Sir,—The speech of the Prime Minister at the Guildhall contains a paragraph which will be read with a sense of relief by those who, like myself, have all along viewed with surprise and apprehension The Hague proposals for an international prize Court.

Sir H. Campbell-Bannerman admits that "it is desirable, and it may be essential, that, before legislation can be undertaken to make such a Court effective, the leading maritime nations should come to an agreement as to the rules regarding some of the more important subjects of warfare which are to be administered by the Court"; and his subsequent eulogy of the Court presupposes that it is provided with "a body of rules which has received the sanction of the great maritime Powers." What is said as to the necessary postponement of any legislation in the sense of The Hague Convention must, of course, apply a fortiori to the ratification of the Convention.

We have here, for the first time, an authoritative repudiation of the notion that fifteen gentlemen of mixed nationality composing an international prize Court, are to be let loose to "make law," in accordance with what may happen to be their conceptions of "justice and equity." It seems at last to be recognised that such a Court cannot be set to work unless, and until, the great maritime Powers shall have come to an agreement upon the rules of law which the Court is to administer.
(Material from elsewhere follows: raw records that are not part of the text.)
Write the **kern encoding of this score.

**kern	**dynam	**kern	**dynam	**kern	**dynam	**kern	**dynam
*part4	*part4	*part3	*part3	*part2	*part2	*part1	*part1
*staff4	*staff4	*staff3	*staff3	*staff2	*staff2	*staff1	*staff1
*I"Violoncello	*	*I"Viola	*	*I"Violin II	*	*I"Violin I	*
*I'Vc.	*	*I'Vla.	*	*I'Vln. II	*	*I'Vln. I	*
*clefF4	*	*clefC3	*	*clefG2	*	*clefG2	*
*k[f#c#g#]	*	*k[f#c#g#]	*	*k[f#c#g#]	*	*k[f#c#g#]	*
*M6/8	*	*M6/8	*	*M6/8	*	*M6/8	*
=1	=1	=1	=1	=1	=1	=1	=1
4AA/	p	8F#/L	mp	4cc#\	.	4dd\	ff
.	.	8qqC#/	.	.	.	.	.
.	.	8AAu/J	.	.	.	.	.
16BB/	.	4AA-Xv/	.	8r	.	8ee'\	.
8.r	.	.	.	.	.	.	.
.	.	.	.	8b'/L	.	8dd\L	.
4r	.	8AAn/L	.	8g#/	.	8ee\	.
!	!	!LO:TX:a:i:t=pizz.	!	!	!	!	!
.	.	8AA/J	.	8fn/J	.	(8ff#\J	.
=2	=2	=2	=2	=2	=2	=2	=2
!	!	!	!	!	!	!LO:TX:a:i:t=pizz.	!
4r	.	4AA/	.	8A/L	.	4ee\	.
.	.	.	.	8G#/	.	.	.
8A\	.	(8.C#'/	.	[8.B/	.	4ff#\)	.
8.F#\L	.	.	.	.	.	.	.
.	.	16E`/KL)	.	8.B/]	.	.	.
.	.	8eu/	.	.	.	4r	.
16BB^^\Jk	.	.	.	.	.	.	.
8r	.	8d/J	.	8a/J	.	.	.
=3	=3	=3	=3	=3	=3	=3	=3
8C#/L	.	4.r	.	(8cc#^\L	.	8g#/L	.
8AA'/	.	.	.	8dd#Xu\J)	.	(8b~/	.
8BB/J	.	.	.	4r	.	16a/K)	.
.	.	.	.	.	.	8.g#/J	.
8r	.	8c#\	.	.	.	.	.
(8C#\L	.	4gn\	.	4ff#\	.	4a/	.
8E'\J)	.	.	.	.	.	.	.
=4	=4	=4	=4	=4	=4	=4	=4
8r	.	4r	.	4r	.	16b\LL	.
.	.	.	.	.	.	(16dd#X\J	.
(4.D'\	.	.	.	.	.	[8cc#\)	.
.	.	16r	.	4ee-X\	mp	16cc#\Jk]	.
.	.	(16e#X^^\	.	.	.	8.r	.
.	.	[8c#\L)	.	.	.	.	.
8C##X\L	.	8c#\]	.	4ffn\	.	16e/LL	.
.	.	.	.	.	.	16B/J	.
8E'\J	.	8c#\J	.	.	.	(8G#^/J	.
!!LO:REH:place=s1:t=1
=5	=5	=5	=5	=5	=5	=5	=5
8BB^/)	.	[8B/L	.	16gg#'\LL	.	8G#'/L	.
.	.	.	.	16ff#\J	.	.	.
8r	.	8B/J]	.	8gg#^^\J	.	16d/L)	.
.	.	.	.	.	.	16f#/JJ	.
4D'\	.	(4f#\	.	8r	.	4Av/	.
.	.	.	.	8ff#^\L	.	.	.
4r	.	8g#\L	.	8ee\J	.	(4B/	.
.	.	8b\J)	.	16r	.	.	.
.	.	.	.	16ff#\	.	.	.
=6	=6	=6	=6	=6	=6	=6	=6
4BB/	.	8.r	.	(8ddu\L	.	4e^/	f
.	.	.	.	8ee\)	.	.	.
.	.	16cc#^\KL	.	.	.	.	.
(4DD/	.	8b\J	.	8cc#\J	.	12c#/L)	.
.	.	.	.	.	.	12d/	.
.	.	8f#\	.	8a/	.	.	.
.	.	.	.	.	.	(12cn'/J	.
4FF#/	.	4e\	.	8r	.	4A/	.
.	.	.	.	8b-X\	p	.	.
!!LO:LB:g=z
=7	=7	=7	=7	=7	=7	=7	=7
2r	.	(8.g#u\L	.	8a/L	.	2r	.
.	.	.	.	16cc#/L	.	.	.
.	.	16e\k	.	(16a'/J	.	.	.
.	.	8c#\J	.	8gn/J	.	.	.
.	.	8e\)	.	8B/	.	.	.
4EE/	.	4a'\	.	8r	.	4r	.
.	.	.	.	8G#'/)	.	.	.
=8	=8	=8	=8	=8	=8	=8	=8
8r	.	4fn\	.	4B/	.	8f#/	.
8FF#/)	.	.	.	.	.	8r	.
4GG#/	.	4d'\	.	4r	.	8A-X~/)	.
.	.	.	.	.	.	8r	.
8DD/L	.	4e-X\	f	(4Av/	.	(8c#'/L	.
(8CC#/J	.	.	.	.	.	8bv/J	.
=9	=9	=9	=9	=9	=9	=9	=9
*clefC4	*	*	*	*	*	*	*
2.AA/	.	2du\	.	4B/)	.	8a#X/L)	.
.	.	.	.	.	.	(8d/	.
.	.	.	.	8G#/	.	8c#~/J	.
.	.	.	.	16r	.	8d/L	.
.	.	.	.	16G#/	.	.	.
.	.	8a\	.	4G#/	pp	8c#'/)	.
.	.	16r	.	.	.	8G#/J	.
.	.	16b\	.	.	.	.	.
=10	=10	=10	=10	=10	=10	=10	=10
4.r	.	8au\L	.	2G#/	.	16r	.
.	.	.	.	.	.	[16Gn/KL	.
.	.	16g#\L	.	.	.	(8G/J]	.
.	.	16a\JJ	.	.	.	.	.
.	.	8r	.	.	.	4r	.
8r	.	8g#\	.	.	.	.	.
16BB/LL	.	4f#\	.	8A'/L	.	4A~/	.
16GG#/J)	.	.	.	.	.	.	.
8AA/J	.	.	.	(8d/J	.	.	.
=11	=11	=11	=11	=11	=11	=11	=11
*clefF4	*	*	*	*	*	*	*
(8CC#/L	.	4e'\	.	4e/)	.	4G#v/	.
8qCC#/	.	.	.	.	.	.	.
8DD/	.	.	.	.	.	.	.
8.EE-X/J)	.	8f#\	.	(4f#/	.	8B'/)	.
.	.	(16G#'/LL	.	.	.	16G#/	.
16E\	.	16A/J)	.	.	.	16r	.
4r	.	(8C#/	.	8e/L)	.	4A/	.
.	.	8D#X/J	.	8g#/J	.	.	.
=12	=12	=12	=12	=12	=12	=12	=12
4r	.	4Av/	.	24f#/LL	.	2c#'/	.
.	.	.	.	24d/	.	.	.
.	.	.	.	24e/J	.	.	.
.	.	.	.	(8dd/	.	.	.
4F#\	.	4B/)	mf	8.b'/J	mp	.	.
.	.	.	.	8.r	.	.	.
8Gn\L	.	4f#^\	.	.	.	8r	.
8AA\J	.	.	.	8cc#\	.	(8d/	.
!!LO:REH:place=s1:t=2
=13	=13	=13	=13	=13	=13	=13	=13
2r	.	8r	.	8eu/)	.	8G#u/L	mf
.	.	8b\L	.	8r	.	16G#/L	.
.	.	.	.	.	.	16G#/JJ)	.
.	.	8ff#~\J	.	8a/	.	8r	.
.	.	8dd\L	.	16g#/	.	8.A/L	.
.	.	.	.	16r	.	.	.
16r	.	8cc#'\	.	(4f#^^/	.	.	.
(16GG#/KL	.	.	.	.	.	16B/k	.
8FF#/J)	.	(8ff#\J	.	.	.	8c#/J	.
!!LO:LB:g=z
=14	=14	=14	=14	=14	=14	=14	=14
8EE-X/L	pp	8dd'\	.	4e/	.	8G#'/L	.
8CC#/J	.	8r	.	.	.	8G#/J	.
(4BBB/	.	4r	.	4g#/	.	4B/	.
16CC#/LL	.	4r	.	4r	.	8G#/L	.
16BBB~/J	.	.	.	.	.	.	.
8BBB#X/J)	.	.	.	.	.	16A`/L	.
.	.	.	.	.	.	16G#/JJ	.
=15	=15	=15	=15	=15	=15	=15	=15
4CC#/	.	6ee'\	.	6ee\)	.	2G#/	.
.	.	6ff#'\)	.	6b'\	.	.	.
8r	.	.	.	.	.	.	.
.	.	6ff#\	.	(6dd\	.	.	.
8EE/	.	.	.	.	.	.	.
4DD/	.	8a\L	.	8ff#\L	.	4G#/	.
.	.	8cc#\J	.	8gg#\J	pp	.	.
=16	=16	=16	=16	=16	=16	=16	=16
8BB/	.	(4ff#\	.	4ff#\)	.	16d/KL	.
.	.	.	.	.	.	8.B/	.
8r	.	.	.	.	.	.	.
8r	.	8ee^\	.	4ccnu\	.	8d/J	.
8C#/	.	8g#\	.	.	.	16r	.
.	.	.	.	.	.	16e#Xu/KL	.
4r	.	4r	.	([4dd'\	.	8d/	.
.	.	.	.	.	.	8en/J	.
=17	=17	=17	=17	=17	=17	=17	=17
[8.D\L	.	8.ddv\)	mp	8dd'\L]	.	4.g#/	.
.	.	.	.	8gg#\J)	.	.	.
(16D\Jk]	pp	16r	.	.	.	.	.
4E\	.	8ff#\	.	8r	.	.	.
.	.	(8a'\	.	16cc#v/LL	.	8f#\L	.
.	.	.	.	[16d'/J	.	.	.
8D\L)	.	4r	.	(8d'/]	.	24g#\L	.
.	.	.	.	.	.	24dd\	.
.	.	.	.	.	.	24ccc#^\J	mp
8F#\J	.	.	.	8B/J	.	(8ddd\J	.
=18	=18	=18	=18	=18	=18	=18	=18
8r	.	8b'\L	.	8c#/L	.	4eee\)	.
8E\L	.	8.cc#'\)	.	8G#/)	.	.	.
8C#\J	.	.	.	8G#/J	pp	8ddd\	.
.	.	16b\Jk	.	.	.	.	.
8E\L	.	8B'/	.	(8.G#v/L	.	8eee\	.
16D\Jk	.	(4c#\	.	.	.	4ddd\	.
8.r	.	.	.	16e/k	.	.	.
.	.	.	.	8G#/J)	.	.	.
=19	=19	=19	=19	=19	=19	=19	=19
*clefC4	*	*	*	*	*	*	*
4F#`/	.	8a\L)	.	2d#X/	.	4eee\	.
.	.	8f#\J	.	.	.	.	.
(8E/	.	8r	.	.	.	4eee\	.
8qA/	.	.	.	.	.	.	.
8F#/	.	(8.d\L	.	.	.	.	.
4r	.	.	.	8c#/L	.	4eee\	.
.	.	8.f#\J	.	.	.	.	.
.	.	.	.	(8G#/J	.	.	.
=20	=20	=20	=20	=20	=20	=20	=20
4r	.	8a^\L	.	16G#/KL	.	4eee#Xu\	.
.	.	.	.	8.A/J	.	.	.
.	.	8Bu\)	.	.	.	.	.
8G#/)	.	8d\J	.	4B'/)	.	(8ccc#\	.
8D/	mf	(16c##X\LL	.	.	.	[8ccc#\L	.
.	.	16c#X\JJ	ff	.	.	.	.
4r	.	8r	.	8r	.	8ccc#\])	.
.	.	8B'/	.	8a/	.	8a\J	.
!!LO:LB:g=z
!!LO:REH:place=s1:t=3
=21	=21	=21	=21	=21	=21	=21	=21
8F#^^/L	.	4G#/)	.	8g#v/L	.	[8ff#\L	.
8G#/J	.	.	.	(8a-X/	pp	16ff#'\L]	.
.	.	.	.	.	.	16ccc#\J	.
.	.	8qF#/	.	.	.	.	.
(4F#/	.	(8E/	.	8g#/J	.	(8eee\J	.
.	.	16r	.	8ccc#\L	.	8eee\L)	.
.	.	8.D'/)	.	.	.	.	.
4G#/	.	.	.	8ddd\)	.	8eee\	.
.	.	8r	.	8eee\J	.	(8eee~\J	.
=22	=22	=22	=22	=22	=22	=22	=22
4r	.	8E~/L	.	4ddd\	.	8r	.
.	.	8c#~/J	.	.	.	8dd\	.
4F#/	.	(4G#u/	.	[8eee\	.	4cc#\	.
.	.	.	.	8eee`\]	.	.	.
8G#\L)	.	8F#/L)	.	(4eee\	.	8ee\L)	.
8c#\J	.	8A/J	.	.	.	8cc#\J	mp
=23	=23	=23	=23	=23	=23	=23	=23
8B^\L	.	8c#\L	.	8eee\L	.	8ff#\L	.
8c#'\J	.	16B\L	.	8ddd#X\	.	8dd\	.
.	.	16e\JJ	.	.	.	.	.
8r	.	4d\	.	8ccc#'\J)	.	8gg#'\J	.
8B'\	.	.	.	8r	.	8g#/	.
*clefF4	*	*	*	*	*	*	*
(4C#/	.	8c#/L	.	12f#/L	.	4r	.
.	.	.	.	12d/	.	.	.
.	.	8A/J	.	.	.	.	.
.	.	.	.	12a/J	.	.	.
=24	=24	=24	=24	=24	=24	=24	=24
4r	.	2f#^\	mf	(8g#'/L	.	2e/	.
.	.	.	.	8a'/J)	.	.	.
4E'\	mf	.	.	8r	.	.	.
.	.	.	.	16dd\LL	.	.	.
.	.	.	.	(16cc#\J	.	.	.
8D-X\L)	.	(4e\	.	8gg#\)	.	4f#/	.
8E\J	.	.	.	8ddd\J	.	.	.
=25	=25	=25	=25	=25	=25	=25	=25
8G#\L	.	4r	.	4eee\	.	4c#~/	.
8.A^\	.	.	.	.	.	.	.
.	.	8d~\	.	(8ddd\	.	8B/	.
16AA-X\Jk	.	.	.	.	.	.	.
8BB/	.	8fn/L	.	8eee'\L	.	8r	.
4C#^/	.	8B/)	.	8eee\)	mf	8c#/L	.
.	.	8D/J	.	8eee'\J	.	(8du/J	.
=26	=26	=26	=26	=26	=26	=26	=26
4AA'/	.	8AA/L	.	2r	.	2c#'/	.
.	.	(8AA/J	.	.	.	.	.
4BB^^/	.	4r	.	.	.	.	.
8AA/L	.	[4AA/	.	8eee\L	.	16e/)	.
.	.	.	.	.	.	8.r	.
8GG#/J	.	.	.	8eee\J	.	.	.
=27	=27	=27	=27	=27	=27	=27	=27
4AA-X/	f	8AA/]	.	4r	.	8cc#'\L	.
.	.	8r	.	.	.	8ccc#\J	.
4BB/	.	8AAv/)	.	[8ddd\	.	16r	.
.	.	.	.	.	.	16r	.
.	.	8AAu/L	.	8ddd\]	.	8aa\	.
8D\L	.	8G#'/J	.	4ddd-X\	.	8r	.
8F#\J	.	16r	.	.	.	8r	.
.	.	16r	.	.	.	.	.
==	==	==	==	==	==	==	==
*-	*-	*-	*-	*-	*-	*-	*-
I may add that it is surely too much to expect that the rules in question will be discussed by the Powers, to [190]use Sir H. Campbell-Bannerman's phrase, "without any political arrière pensêe." Compromise between opposing political interests must ever remain one of the most important factors in the development of the law of nations.

I am, Sir, your obedient servant,

T. E. HOLLAND

Oxford, November 11 (1907).

Although the establishment of an International Prize Court of Appeal was not one of the topics included in the programme of the Russian invitation; to a second Peace Conference, no objection was made to its being taken into consideration, when proposals to that effect were made by the British and American delegates to the Conference. The idea seems first to have been suggested by Hübner, who proposed to confer jurisdiction in cases of neutral prize on Courts composed of ministers or consuls, accredited by neutrals to the belligerents, together with commissioners appointed by the Sovereign of the captors or of the country to which the prize has been brought, as also, perhaps, "des personnes pleines de probité et de connaissances dans tout ce qui concerne les Loix des Nations et les Traités des Puissances modernes." The Court is to decide in accordance with treaties, "ou, à leur défaut, la loi universelle des nations." De la Saisie des Bâtiments neutres (1759), ii. pp. 45-61. The Institut de Droit International, after discussions extending over several years, accepted the principle of an International Court of Appeal, though only in combination with a complete scheme of prize law, in its Code des Prises maritimes, completed in 1887, section 100.